Line breakpoints can be implemented either in hardware or software. This article discusses the latter in detail.
It is very useful to be able to break execution of code at a line number of your choice. Breakpoints are provided in debuggers to do exactly that. It is fun getting to the root of the problem by setting breakpoints in a debug session. It is even more fun to know how do breakpoints work in the first place.
Software breakpoints work by inserting a special instruction in the program being debugged. This special instruction on the Intel platform is “int 3″. When executed it calls the debugger’s exception handler.

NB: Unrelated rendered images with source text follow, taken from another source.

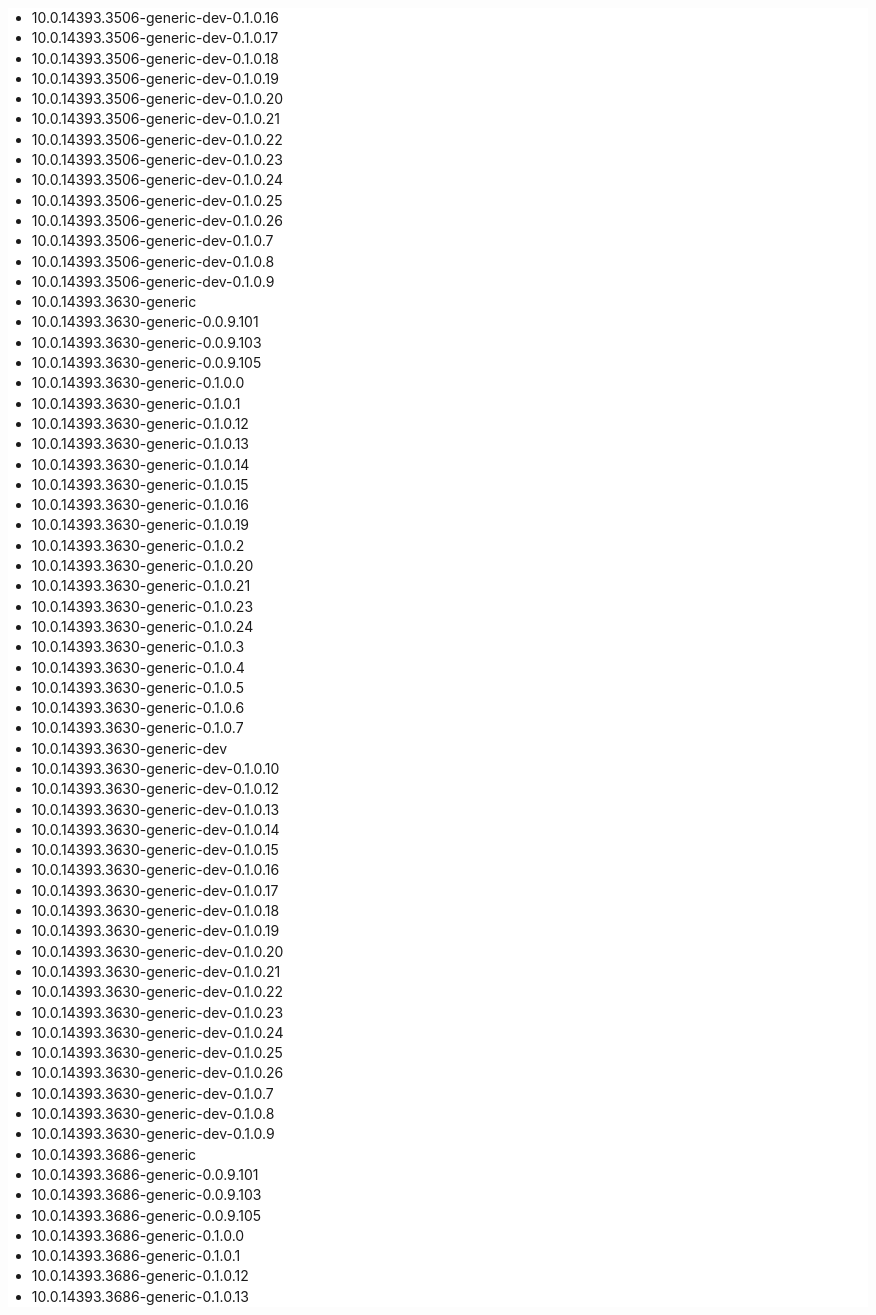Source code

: - 10.0.14393.3506-generic-dev-0.1.0.16
- 10.0.14393.3506-generic-dev-0.1.0.17
- 10.0.14393.3506-generic-dev-0.1.0.18
- 10.0.14393.3506-generic-dev-0.1.0.19
- 10.0.14393.3506-generic-dev-0.1.0.20
- 10.0.14393.3506-generic-dev-0.1.0.21
- 10.0.14393.3506-generic-dev-0.1.0.22
- 10.0.14393.3506-generic-dev-0.1.0.23
- 10.0.14393.3506-generic-dev-0.1.0.24
- 10.0.14393.3506-generic-dev-0.1.0.25
- 10.0.14393.3506-generic-dev-0.1.0.26
- 10.0.14393.3506-generic-dev-0.1.0.7
- 10.0.14393.3506-generic-dev-0.1.0.8
- 10.0.14393.3506-generic-dev-0.1.0.9
- 10.0.14393.3630-generic
- 10.0.14393.3630-generic-0.0.9.101
- 10.0.14393.3630-generic-0.0.9.103
- 10.0.14393.3630-generic-0.0.9.105
- 10.0.14393.3630-generic-0.1.0.0
- 10.0.14393.3630-generic-0.1.0.1
- 10.0.14393.3630-generic-0.1.0.12
- 10.0.14393.3630-generic-0.1.0.13
- 10.0.14393.3630-generic-0.1.0.14
- 10.0.14393.3630-generic-0.1.0.15
- 10.0.14393.3630-generic-0.1.0.16
- 10.0.14393.3630-generic-0.1.0.19
- 10.0.14393.3630-generic-0.1.0.2
- 10.0.14393.3630-generic-0.1.0.20
- 10.0.14393.3630-generic-0.1.0.21
- 10.0.14393.3630-generic-0.1.0.23
- 10.0.14393.3630-generic-0.1.0.24
- 10.0.14393.3630-generic-0.1.0.3
- 10.0.14393.3630-generic-0.1.0.4
- 10.0.14393.3630-generic-0.1.0.5
- 10.0.14393.3630-generic-0.1.0.6
- 10.0.14393.3630-generic-0.1.0.7
- 10.0.14393.3630-generic-dev
- 10.0.14393.3630-generic-dev-0.1.0.10
- 10.0.14393.3630-generic-dev-0.1.0.12
- 10.0.14393.3630-generic-dev-0.1.0.13
- 10.0.14393.3630-generic-dev-0.1.0.14
- 10.0.14393.3630-generic-dev-0.1.0.15
- 10.0.14393.3630-generic-dev-0.1.0.16
- 10.0.14393.3630-generic-dev-0.1.0.17
- 10.0.14393.3630-generic-dev-0.1.0.18
- 10.0.14393.3630-generic-dev-0.1.0.19
- 10.0.14393.3630-generic-dev-0.1.0.20
- 10.0.14393.3630-generic-dev-0.1.0.21
- 10.0.14393.3630-generic-dev-0.1.0.22
- 10.0.14393.3630-generic-dev-0.1.0.23
- 10.0.14393.3630-generic-dev-0.1.0.24
- 10.0.14393.3630-generic-dev-0.1.0.25
- 10.0.14393.3630-generic-dev-0.1.0.26
- 10.0.14393.3630-generic-dev-0.1.0.7
- 10.0.14393.3630-generic-dev-0.1.0.8
- 10.0.14393.3630-generic-dev-0.1.0.9
- 10.0.14393.3686-generic
- 10.0.14393.3686-generic-0.0.9.101
- 10.0.14393.3686-generic-0.0.9.103
- 10.0.14393.3686-generic-0.0.9.105
- 10.0.14393.3686-generic-0.1.0.0
- 10.0.14393.3686-generic-0.1.0.1
- 10.0.14393.3686-generic-0.1.0.12
- 10.0.14393.3686-generic-0.1.0.13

Let us look at a very simple example that inserts a breakpoint in a program at compile time and not through a debugger. The code uses the Intel instruction “int 3″ and you may need to figure out the equivalent instruction for a non-Intel platform.
// The code below works well with Visual Studio.
__asm int 3;
// The code below works well with gcc + gdb
If you run this program in Visual Studio, you get a dialog saying “helloworld.exe has triggered a breakpoint“.
In gdb you get the message “Program received signal SIGTRAP, Trace/breakpoint trap.”
In the example above, a call to “int 3″ invokes the debugger’s exception handler.
It is also interesting to note the assembly instructions generated for the program above.
In Visual Studio, right click on the code and click on “Show Disassembly”. Also ensure that “Show Code Bytes” is on in the same context menu.
In gdb type disassemble at the gdb command.
0x0040107a <main+42>: int3
Now obtain the opcode of the int3 instruction using the x (examine memory) command
(gdb) x/x main+42
0x40107a <main+42>: 0xcc
As seen above, the breakpoint opcode we inserted during compilation is 0xCC .
How Do Debuggers Insert Breakpoints?
For practical reasons, it is unwise to ask for a recompilation whenever a breakpoint is added or deleted. Debuggers change the loaded image of the executable in memory and insert the “int 3″ instruction at runtime. The common steps a debugger performs to provide the functionality of a line breakpoint to a user are as follows -
- When a user inserts a breakpoint in a line of code, the debugger saves the opcode at that given location and replaces it with 0xCC (int 3).
- When the program is run and it executes the “int 3″ instruction, control is passed to the debugger’s exception handler.
- The debugger notifies the user that a breakpoint has been hit. Say that the user instructs the debugger to resume execution of the program.
- The debugger replaces the opcode 0xCC with the one it had saved earlier. This is done to restore the instructions to their original state.
- The debugger then single steps the program.
- It then resaves the original instruction and re-inserts the opcode 0xCC. If this step were not done, the breakpoint would have been lost. Temporary breakpoints on the other hand skip this step.
- The debugger then resumes execution of the program.
Hardware breakpoints are limited in number but debuggers are able to provide unlimited breakpoints by implementing them through software.
Knowing what goes behind the scenes makes debugging a bit easier. A debugger may defer setting a breakpoint if the module is not loaded in memory yet. It needs to replace some opcode with 0xCC and that can happen only when the module is in memory. Likewise, a mismatch between a binary, its sources and its debug symbols (or the lack of it) may cause breakpoints to be hit at unexpected locations because the debugger is not able to correctly map the source line to the opcode that it needs to replace with 0xCC. At times debuggers complain about the mismatch and refuse to set the breakpoints.
Many of the setup issues with breakpoints become obvious once we know how they work internally. And when all else fails and release build breakpoints adamantly refuse to work, you always have the option of compiling an “int 3″ breakpoint right into your code.